===== Supplied information

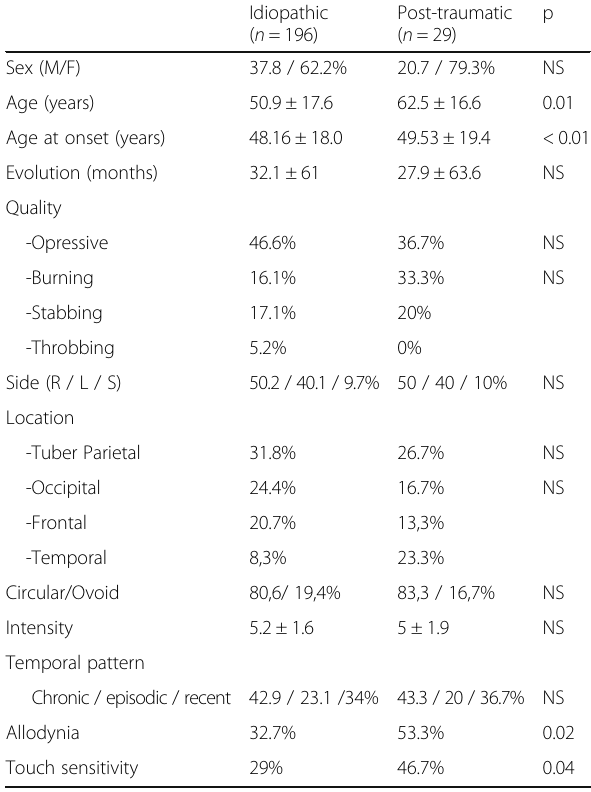
Table 2 Comparison between idiopathic NH and post-traumatic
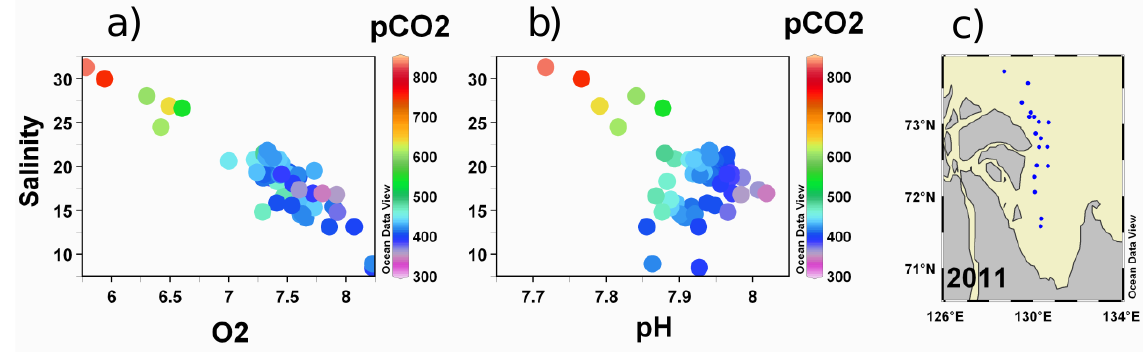
Fig. 13. Plots of CO 2 partial pressure ( p CO 2 , µatm), color-coded by salinity and dissolved oxygen (O 2 , mlL − 1 ) (a) ; p CO 2 color-coded by salinity and pH (b) . Position of transects is shown in (c)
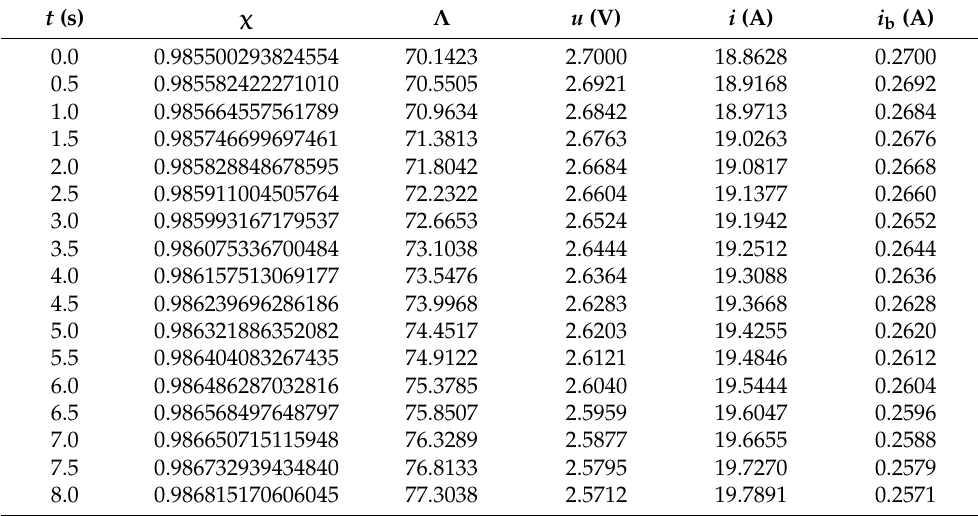
Table 2. Numerical results calculated in SC discharging, R b = 10 Ω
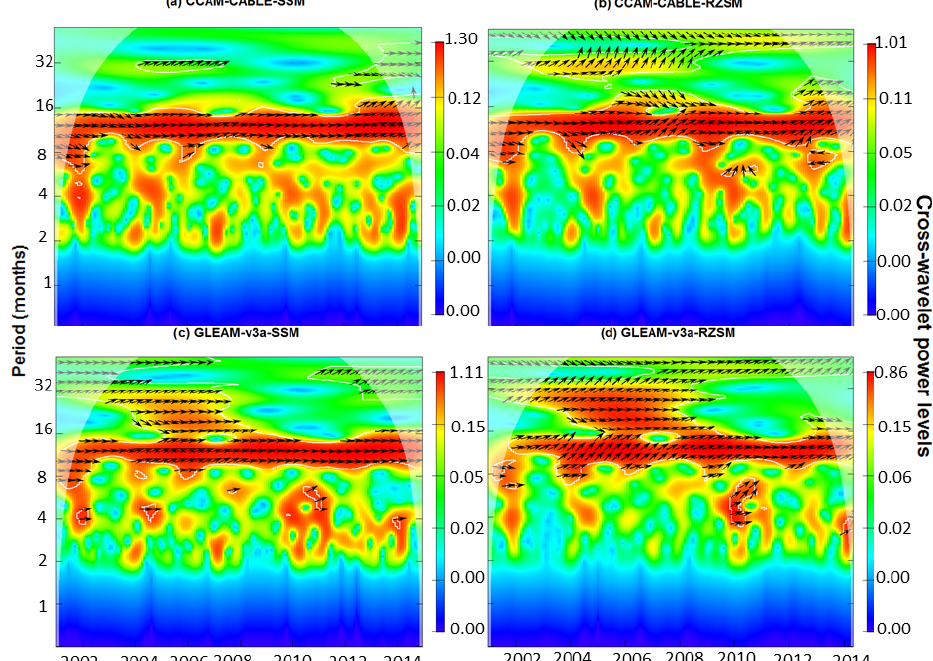
Figure 5. Cross-wavelet power spectrum of surface (SSM, 0–10cm) and root-zone (RZSM, 10–100cm) soil moisture between in situ observations, CCAM-CABLE (a, b) and GLEAM v3a (c, d) at Skukuza respectively. The white contour lines indicate periods of significance at 10%. The arrows pointing to the right indicate that the models and in situ observation are in phase while arrows pointing left reflect that the models are anti-phase. The case where in situ observations are leading either CCAM-CABLE or GLEAM v3a is indicated by arrows pointing straight down. The dome shape (shaded areas) represents the cone of influence between 2001 and 2014. The red colour indicates weak variation while blue indicates the strong variation between the respective time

==========

=== Exercise brief ===
Everything in the data above should be set down again exactly, except the pictures.

=== Answer area ===
Table 2 Comparison between idiopathic NH and post-traumatic
Fig. 13. Plots of CO 2 partial pressure ( p CO 2 , µatm), color-coded by salinity and dissolved oxygen (O 2 , mlL − 1 ) (a) ; p CO 2 color-coded by salinity and pH (b) . Position of transects is shown in (c)
Table 2. Numerical results calculated in SC discharging, R b = 10 Ω
Figure 5. Cross-wavelet power spectrum of surface (SSM, 0–10cm) and root-zone (RZSM, 10–100cm) soil moisture between in situ observations, CCAM-CABLE (a, b) and GLEAM v3a (c, d) at Skukuza respectively. The white contour lines indicate periods of significance at 10%. The arrows pointing to the right indicate that the models and in situ observation are in phase while arrows pointing left reflect that the models are anti-phase. The case where in situ observations are leading either CCAM-CABLE or GLEAM v3a is indicated by arrows pointing straight down. The dome shape (shaded areas) represents the cone of influence between 2001 and 2014. The red colour indicates weak variation while blue indicates the strong variation between the respective time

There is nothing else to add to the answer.